The programme, aired on UK free-to-air network Channel 4, is sponsored by Coca-Cola, which is the latest brand following the likes of Barclays and Nike to show its support for women’s soccer. On the outside it seems easy for a brand with deep pockets to execute a successful sports sponsorship. However, it’s not always that straightforward, and brands need to be careful not to compromise authenticity and credibility for cheap wins.

Working in the thick of it at Wasserman, these are my top tips for getting it right…

Make sure you have the right to play in the space

The best partnerships are based on true collaboration – one which feels authentic to both partners. Ultimately, this is why the Coca-Cola sponsorship of Women’s Football World works so well.

Coca-Cola’s credentials in sponsorship are well known, respected and by and large, excellently activated and communicated. It is a brand at ease in the sporting space, with a steady stream of clever and strategic sponsorships scattered across football and the sporting world beyond.

It is one of the seven official partners of the English soccer’s top-flight Premier League, and it sponsored the Fifa World Cup trophy tour. Coca-Cola also invests in grassroots, as it should. So its place in sponsoring new women’s focused content is well placed, authentic and it makes sense.

Be creative in your choice of partners

Yet making sure you have a right to play in a space doesn’t mean that you should be predictable or uninspiring in your choice of partners. Change is necessary for effective partnerships, as is thinking outside of the box when reviewing and considering opportunities.

DHL’s partnership with Formula One is a case in point. For DHL, it provides an opportunity to highlight its business raison d’etre when moving these global events around the world, providing a showcase for the accuracy and specialisms required to move Formula One’s infrastructure, not to mention the global network required to move something of this scale to all corners of the globe. DHL never had to say it – but the tie-up delivers its key message: if it can do it for the likes of Formula One, with all the level of intricacy and scale required, it can take care of your business needs.
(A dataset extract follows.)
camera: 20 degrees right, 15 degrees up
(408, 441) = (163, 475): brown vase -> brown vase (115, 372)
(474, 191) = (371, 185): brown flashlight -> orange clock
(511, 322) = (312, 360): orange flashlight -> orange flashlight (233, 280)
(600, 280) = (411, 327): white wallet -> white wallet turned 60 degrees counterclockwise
Make sure your sponsorship is backed with a strong activation

The industry has been talking for years now about how logo placement alone isn’t going to cut it in a digital focused world, and this draconian approach to sponsorship activation is not going to drive engagement with the much-targeted millennial audience either. There’s nothing new in this wisdom and yet brands fall into this badging trap more frequently than I can count.

If you want to get the most out of a partnership with a sports property, it’s vital to leave money in the kitty to back up the sponsorship fee with activation investment. The two go hand in hand – killer activation is the element that will bring the partnership to life and engage fans in a relevant and authentic way. Be clever, be bold, but most importantly of all, stay true to your brand values and activate with authenticity. Oh, and avoid the absolute cardinal sin – not activating at all! Believe it or not, it does happen.

And finally a word for the properties and their approach to choosing their partners, if they can be so choosy at a time of heightened budget scrutiny. The quality of brand activation plans will be high on the list as properties determine who to hand their high value rights to, so brands better be prepared to activate properly if they want to get their hands on the gold standard sports rights.

Most properties are no longer just looking for a financial investment from their partners. They want sponsors that can help them reach new audiences, and crucially, create noise which will boost reach for both parties.